Ce 21 août 1986, au village de Nyos, situé dans le nord-ouest du Cameroun , la journée se passe comme à l'accoutumée : calme et paisible. Les villageois ne se sont pas ménagés dans leur routine quotidienne faite pour certains de travaux champêtres, pour d'autres de convoiement du bétail dans les pâturages les plus verts. Le village héberge un trou béant de près de 210 mètres de profondeur à 1 091 mètres d'altitude, un ancien cratère volcanique au fond duquel se trouve une eau stagnante qui est pour les riverains une simple curiosité de la nature.
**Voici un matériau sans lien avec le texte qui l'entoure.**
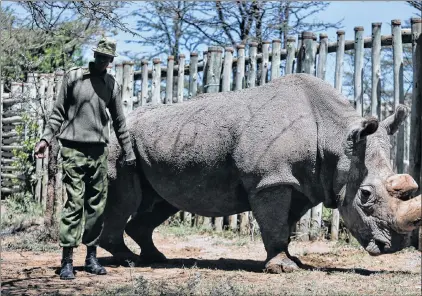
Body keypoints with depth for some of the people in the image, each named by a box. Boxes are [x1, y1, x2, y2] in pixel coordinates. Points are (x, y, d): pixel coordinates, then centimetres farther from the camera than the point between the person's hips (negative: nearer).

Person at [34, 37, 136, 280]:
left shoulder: (113, 85, 9)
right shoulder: (73, 77, 1)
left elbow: (119, 121, 15)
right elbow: (59, 112, 4)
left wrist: (129, 153, 15)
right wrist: (46, 138, -6)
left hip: (99, 151, 4)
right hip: (74, 149, -4)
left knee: (97, 205, 6)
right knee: (74, 203, -9)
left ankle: (92, 257, 15)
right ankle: (67, 261, -7)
Les habitants n'en sont pas peu fiers. Le site est même catalogué comme un trésor touristique de la région qu'il faut absolument visiter. Nul ne se doute que le destin de cette petite contrée va basculer dans la tragédie au moment où ses habitants rejoignent leur lit, ce soir-là, après une intense journée de labeur. Entre 21h et 22h, des témoins ont rapporté avoir entendu un bruit, comme un glissement de terrain, mais plus probablement un mini-séisme selon les scientifiques, identifié comme le point de départ de la catastrophe. Les couches d'eau profonde riche en gaz du lac vont rapidement remonter à la surface. Du dioxyde de carbone se libère massivement d'un coup, créant un geyser et un énorme nuage blanc.
Plus lourd que l'air, le nuage de gaz va retomber et s'écouler à flanc de montagne, telle une avalanche invisible, suivant les vallées adjacentes à une vitesse de 60 à 100 km/h. En chemin, le dioxyde de carbone chasse tout oxygène. Les habitants et les animaux surpris dans leur sommeil n'ont aucun moyen de défense, perdent connaissance et s'endorment pour l'éternité en à peine quelques secondes. Les victimes, recensées dans les villages de Nyos, Subum et Cha, se comptent par centaines.
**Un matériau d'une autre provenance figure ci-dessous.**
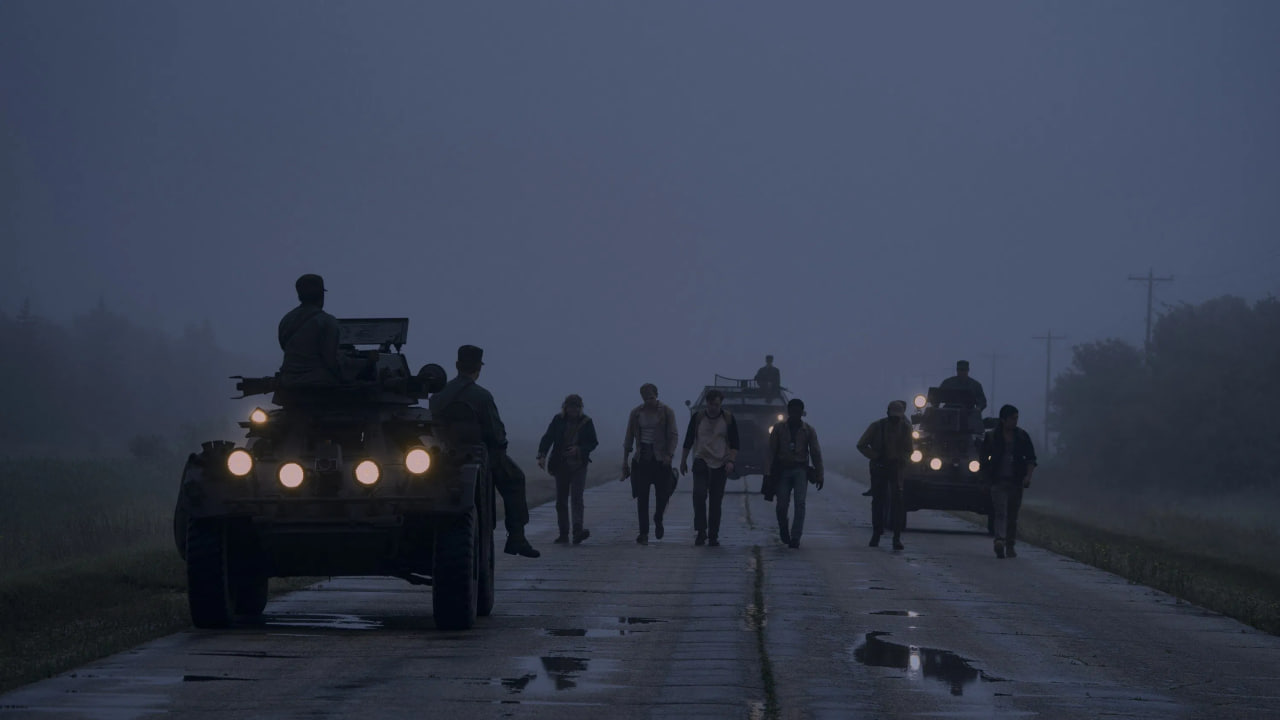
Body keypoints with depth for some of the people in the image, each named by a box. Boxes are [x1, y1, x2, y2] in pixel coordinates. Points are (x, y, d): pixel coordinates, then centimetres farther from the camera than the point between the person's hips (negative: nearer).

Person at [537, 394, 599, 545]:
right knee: (561, 500, 4)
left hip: (579, 466, -2)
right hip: (561, 465, 2)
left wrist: (579, 449, -13)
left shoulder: (586, 422, 2)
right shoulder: (558, 420, 3)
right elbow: (547, 438, -2)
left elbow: (593, 442, 5)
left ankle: (578, 530, -24)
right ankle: (563, 533, 11)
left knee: (577, 497, -15)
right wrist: (542, 455, -16)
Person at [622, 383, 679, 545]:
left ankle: (658, 520, 31)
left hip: (661, 457, -2)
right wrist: (625, 461, 8)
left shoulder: (666, 412, -1)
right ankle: (643, 533, -1)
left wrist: (669, 454, -21)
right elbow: (629, 439, 11)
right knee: (642, 497, -4)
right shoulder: (636, 413, 6)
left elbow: (674, 435, -6)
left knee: (663, 494, -1)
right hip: (642, 457, 2)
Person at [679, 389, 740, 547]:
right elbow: (688, 440, 12)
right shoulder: (698, 417, 3)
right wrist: (683, 461, 12)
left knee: (716, 501, 2)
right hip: (701, 462, 0)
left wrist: (731, 460, -10)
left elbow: (734, 443, 4)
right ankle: (701, 532, -16)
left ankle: (713, 536, 8)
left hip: (720, 464, 0)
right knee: (699, 494, -19)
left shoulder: (728, 419, 2)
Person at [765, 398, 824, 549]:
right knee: (782, 505, -1)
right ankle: (784, 533, 24)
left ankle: (795, 538, -14)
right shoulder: (779, 428, 5)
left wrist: (819, 475, 3)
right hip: (783, 470, 0)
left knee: (800, 503, -14)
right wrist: (768, 472, -5)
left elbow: (816, 453, 8)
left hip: (800, 470, 0)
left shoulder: (808, 430, 7)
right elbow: (771, 451, 3)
Le 22 août, les survivants qui occupaient les villages situés en hauteur découvrent un décor de mort et de désolation. Un reporter de la CRTV, envoyé sur les lieux, évoque « une pesante enveloppe de silence », pas un bruit, comme si tout avait arrêté de vivre, y compris la nature elle-même, sur une surface de 25 km 2 à la ronde. Les caméras de télévision ont capté des images du bétail, des insectes, des oiseaux et d'êtres humains gisant partout, inanimés. Le bilan final fera état de la mort de 1 746 personnes et de 3 500 animaux.
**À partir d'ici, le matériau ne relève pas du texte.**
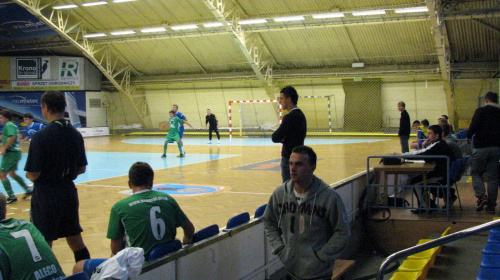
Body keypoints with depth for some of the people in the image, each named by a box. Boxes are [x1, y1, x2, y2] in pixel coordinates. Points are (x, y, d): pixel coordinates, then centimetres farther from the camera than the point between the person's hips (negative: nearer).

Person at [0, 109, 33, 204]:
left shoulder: (8, 125, -13)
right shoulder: (13, 125, 17)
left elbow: (12, 137, -27)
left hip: (10, 153, -10)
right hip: (16, 152, 10)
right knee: (12, 174, 23)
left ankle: (12, 196, -4)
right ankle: (28, 189, 23)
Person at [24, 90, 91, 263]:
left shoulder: (40, 137, -17)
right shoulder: (76, 134, 2)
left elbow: (33, 175, -16)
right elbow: (81, 169, 9)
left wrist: (28, 174, 5)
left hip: (46, 197, -6)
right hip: (69, 193, 6)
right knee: (76, 242, 16)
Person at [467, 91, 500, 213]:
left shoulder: (480, 111, -5)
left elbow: (474, 126, -13)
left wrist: (468, 136, 4)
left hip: (481, 147, -4)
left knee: (476, 173, 9)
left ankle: (481, 196, -12)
Quarante ans après la catastrophe, « le lac Nyos n'est plus dans la situation de danger extrême de 1986, mais il n'est pas non plus devenu un lac ordinaire », indiquent les spécialistes. Le principal risque a été fortement réduit grâce au dégazage artificiel, mais l'entretien et la surveillance du système restent essentiels.
Mais dans un premier temps, la communauté scientifique a d'abord cherché à comprendre comment le lac avait pu accumuler autant de gaz carbonique. Le lac se trouve dans une ancienne structure volcanique.